A Receita Federal tornou pública a primeira relação de contribuintes classificados como devedores contumazes após a conclusão dos processos administrativos previstos na Lei Complementar nº 225/2026. A iniciativa está relacionada ao combate à inadimplência tributária estruturada, à ampliação da transparência fiscal e ao enfrentamento de práticas de concorrência desleal.

Os primeiros contribuintes enquadrados pertencem ao setor fumageiro. De acordo com a Receita, os débitos identificados nesse segmento ultrapassam R$ 25 bilhões.

A classificação como devedor contumaz ocorre nos casos de inadimplência substancial, reiterada e sem justificativa. Antes do enquadramento, os contribuintes foram notificados e receberam prazo de 30 dias para regularizar as pendências ou apresentar defesa.

Quem não quitou os débitos nem apresentou manifestação dentro do período estabelecido foi considerado revel e passou a integrar oficialmente a lista divulgada pelo órgão.

Pelas regras federais, o enquadramento considera, entre outros critérios, dívida tributária superior a R$ 15 milhões, valor acima do patrimônio declarado, além da manutenção da inadimplência por períodos consecutivos ou alternados dentro de um intervalo de 12 meses.

Setores afetados

Segundo a Receita, as ações tiveram início no setor fumageiro e foram ampliadas para o segmento de combustíveis, cujos débitos ultrapassam R$ 30,6 bilhões, considerando informações do órgão e da Procuradoria-Geral da Fazenda Nacional (PGFN).

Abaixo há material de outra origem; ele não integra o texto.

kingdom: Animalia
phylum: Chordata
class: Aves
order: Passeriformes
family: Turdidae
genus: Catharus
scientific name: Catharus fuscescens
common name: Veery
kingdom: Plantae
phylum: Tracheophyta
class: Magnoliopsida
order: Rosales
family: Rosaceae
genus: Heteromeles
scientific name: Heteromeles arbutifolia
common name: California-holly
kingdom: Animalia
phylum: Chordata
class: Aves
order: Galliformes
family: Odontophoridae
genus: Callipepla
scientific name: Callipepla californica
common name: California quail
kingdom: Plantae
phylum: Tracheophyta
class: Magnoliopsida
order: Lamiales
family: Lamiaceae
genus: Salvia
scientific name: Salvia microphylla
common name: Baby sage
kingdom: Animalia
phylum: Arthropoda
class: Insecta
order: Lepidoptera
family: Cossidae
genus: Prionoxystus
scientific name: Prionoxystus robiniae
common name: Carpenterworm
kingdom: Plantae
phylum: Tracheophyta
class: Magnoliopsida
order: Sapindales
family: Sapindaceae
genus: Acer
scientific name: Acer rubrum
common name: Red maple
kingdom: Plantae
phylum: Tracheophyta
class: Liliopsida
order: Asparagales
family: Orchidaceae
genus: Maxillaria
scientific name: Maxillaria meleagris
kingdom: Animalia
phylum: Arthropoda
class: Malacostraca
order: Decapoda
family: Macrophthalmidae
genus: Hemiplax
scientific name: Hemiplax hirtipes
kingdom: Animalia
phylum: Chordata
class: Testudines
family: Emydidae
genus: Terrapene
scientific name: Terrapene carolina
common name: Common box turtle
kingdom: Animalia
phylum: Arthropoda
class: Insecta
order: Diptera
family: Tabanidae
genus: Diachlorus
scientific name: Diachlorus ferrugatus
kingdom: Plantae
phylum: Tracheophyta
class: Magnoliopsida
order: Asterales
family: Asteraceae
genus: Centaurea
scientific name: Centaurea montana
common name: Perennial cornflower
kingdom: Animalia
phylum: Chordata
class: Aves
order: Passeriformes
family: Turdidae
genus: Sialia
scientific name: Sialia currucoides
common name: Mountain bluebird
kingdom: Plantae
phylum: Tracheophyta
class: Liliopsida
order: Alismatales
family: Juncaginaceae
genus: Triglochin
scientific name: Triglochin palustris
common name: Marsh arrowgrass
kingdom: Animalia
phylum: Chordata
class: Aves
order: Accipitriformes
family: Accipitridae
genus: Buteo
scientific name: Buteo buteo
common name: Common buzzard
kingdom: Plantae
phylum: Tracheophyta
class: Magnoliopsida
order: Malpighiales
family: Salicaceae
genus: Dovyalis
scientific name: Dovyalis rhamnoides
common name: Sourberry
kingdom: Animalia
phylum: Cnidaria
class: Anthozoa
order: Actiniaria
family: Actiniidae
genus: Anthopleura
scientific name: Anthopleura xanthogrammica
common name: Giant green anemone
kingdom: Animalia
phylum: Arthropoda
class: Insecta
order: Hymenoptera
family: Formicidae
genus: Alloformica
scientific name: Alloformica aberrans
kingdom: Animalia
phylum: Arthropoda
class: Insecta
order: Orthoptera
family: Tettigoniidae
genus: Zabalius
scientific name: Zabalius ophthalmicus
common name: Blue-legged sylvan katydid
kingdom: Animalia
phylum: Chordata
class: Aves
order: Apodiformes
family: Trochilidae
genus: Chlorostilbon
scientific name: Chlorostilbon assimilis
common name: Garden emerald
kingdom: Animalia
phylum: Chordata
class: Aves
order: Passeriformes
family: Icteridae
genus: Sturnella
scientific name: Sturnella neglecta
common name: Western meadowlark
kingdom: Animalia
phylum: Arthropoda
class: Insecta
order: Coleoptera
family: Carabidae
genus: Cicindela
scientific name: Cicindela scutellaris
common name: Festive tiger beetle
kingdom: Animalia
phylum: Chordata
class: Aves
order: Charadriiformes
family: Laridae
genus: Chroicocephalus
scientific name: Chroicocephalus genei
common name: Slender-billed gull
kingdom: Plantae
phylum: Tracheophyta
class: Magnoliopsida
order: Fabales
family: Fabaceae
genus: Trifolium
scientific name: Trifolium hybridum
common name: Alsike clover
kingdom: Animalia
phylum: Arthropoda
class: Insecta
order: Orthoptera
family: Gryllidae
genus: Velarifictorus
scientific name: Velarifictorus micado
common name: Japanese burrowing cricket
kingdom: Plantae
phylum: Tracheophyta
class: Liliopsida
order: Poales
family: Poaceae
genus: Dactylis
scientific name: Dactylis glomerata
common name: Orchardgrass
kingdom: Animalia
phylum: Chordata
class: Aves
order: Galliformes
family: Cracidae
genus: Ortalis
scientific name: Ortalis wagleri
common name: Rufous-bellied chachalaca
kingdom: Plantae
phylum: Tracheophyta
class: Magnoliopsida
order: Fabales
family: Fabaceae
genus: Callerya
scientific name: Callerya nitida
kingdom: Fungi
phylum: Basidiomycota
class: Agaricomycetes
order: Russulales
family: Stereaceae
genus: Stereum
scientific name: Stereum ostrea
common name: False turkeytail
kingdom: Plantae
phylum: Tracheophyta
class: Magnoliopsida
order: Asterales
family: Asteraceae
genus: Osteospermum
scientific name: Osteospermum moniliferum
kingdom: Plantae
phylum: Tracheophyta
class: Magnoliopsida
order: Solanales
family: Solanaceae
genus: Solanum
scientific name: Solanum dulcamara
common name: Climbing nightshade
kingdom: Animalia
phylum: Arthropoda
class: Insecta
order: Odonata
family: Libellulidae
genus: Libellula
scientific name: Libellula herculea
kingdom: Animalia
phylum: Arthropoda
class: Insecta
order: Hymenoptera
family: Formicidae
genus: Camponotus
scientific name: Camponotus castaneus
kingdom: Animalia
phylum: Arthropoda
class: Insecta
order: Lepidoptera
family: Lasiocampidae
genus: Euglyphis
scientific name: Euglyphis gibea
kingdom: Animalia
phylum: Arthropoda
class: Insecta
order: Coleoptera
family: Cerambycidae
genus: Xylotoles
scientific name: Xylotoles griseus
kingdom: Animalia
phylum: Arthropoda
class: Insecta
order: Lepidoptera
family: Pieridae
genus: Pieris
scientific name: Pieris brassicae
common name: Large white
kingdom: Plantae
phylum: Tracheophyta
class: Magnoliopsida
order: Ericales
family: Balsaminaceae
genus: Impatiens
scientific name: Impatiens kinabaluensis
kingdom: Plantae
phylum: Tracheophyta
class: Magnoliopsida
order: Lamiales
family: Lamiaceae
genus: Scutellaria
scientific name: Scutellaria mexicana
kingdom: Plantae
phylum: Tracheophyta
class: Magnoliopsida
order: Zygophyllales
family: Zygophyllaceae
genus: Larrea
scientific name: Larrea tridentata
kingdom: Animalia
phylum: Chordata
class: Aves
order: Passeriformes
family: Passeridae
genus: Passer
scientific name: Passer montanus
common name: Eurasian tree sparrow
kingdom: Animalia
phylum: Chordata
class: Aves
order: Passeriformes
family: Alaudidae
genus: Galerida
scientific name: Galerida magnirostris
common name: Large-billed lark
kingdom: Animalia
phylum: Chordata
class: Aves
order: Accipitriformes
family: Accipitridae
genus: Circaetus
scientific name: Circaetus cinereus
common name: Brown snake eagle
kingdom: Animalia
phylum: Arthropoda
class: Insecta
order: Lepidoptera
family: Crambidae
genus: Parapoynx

A estratégia integra as ações de fiscalização voltadas para grandes devedores que utilizam o não pagamento de tributos como prática recorrente de negócio.

Restrições previstas

Após o reconhecimento da condição de devedor contumaz, os contribuintes ficam sujeitos às sanções estabelecidas na legislação, entre elas o impedimento de receber benefícios fiscais, participar de licitações públicas e aderir a programas específicos de regularização.

Também podem ser aplicadas restrições relacionadas à recuperação judicial, à declaração de inaptidão da inscrição no cadastro de contribuintes e ao cancelamento de selos obtidos em programas de conformidade.

Nova plataforma

A Receita Federal disponibilizou uma página específica para reunir informações sobre o tema, incluindo os critérios de enquadramento, as etapas do processo administrativo e as alternativas para regularização dos débitos.

O órgão informou que a medida não tem como objetivo atingir empresas em dificuldades financeiras temporárias, mas combater casos em que a inadimplência é utilizada de forma planejada para obtenção de vantagem competitiva.

Defesa garantida

A Receita Federal informou que o contribuinte somente é considerado devedor contumaz após a conclusão de processo administrativo que assegura o direito ao contraditório e à ampla defesa.

As empresas notificadas podem:

  • quitar integralmente os débitos;
  • solicitar o parcelamento das dívidas;
  • apresentar documentos que comprovem situação regular;
  • demonstrar patrimônio suficiente para afastar o enquadramento;
  • contestar a classificação por meio de defesa administrativa;
  • recorrer da decisão caso o pedido seja negado.

Casos excluídos

A legislação estabelece situações em que a empresa não deve ser enquadrada como devedora contumaz. Entre as exceções estão:

  • débitos parcelados e regularmente pagos;
  • tributos com exigibilidade suspensa por decisão judicial;
  • valores em discussão administrativa;
  • controvérsias jurídicas relevantes;
  • empresas atingidas por calamidades públicas ou crises comprovadas.

A regulamentação também determina que juros, multas e encargos legais não integram o cálculo principal da dívida utilizado para fins de enquadramento.